* [ТЕКСТ ДЛЯ РАЗБОРА]:
-------------------------

In [1]:
import pandas as pd

## Подготовка данных

In [2]:
df: pd.DataFrame = pd.DataFrame()

def reset_df():
    global df
    df = pd.read_csv('data/salaries.csv')
    df.drop(columns=['median', 'modal', 'parsed_from'], inplace=True)
    df.dropna(inplace=True)
    df['predicted'] = False
    
    df = df[df['year'] != 2024]
    
    month_mapping = {
        "январь": 1,
        "февраль": 2,
        "март": 3,
        "апрель": 4,
        "май": 5,
        "июнь": 6,
        "июль": 7,
        "август": 8,
        "сентябрь": 9,
        "октябрь": 10,
        "ноябрь": 11,
        "декабрь": 12
    }
    min_year_by_region = df.groupby('region')['year'].min().reset_index()
    regions = df["region"].unique()
    
    def get_min_year(region: str) -> int:
        return min_year_by_region[min_year_by_region['region'] == region]['year'].values[0]
    
    def get_month_number(month: str) -> int:
        return month_mapping[month]
    
    def create_period(row) -> int:
        min_year = get_min_year(row["region"])
        month_number = get_month_number(row["month"])
        year = row["year"]
        
        return (year - min_year) * 12 + month_number
    
    df['period'] = df.apply(create_period, axis=1)

In [3]:
reset_df()

In [4]:
df

Unnamed: 0,year,month,region,mean,predicted,period
3,2023,февраль,омск,51550.0,False,74
4,2023,апрель,воронеж,54240.0,False,76
6,2023,апрель,омск,55182.0,False,76
7,2022,февраль,воронеж,45625.0,False,62
9,2022,февраль,омск,44992.0,False,62
...,...,...,...,...,...,...
2683,2019,август,донецк,33594.0,False,32
2684,2017,апрель,донецк,23127.0,False,4
2685,2019,июнь,ростов-на-дону,35343.0,False,30
2686,2019,октябрь,донецк,31141.0,False,34


In [5]:
month_mapping = {
    "январь": 1,
    "февраль": 2,
    "март": 3,
    "апрель": 4,
    "май": 5,
    "июнь": 6,
    "июль": 7,
    "август": 8,
    "сентябрь": 9,
    "октябрь": 10,
    "ноябрь": 11,
    "декабрь": 12
}
min_year_by_region = df.groupby('region')['year'].min().reset_index()
regions = df["region"].unique()

def get_min_year(region: str) -> int:
    return min_year_by_region[min_year_by_region['region'] == region]['year'].values[0]

def get_month_number(month: str) -> int:
    return month_mapping[month]

def create_period(row) -> int:
    min_year = get_min_year(row["region"])
    month_number = get_month_number(row["month"])
    year = row["year"]
    
    return (year - min_year) * 12 + month_number

df['period'] = df.apply(create_period, axis=1)

## Задание 1
#### Коэффициенты линейной регрессии для каждого региона
- t - Период
- y - Значение
- n - Количество периодов

In [6]:
data = []

for region in regions:
    region_df = df[df["region"] == region]

    n = region_df.shape[0]
    period_sum_value = region_df['period'].sum()

-------------------------

* [ЗАДАНИЕ 1]:
Какие столбцы удаляются из таблицы при подготовке данных в тексте для разбора?
* [ЗАДАНИЕ 2]:
Перепишите из текста для разбора фрагмент от слов «## Задание 1» до слов «period_sum_value = region_df['period'].sum()» включительно.

* [ИСХОДНЫЕ МАТЕРИАЛЫ]:

-------------------------

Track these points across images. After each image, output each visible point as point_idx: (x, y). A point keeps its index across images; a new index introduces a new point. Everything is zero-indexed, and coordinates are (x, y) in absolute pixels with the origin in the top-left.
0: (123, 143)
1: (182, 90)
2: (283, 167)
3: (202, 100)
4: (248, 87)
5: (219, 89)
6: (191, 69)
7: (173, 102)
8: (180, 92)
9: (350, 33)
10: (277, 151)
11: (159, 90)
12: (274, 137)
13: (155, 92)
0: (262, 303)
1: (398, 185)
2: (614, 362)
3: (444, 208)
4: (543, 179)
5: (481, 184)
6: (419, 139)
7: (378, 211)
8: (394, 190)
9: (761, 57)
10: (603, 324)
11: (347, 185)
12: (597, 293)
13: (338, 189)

-------------------------

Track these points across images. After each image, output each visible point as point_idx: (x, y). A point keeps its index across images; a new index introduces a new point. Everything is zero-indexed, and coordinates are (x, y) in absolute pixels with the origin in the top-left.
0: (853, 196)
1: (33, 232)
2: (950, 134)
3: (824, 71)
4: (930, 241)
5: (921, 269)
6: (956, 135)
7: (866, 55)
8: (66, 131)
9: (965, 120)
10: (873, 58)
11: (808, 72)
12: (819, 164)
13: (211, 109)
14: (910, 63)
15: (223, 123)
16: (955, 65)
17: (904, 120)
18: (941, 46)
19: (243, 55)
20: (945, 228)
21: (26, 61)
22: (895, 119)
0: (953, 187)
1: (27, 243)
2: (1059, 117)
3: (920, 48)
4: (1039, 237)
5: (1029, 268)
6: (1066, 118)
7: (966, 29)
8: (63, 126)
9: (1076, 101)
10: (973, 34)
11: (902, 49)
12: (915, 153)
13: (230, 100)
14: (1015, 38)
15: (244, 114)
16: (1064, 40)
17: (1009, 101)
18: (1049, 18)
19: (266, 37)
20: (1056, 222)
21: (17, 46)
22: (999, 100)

-------------------------

* [ОТВЕТ 1]:
Удаляются столбцы median, modal и parsed_from.

* [ОТВЕТ 2]:
## Задание 1
#### Коэффициенты линейной регрессии для каждого региона
- t - Период
- y - Значение
- n - Количество периодов

In [6]:
data = []

for region in regions:
    region_df = df[df["region"] == region]

    n = region_df.shape[0]
    period_sum_value = region_df['period'].sum()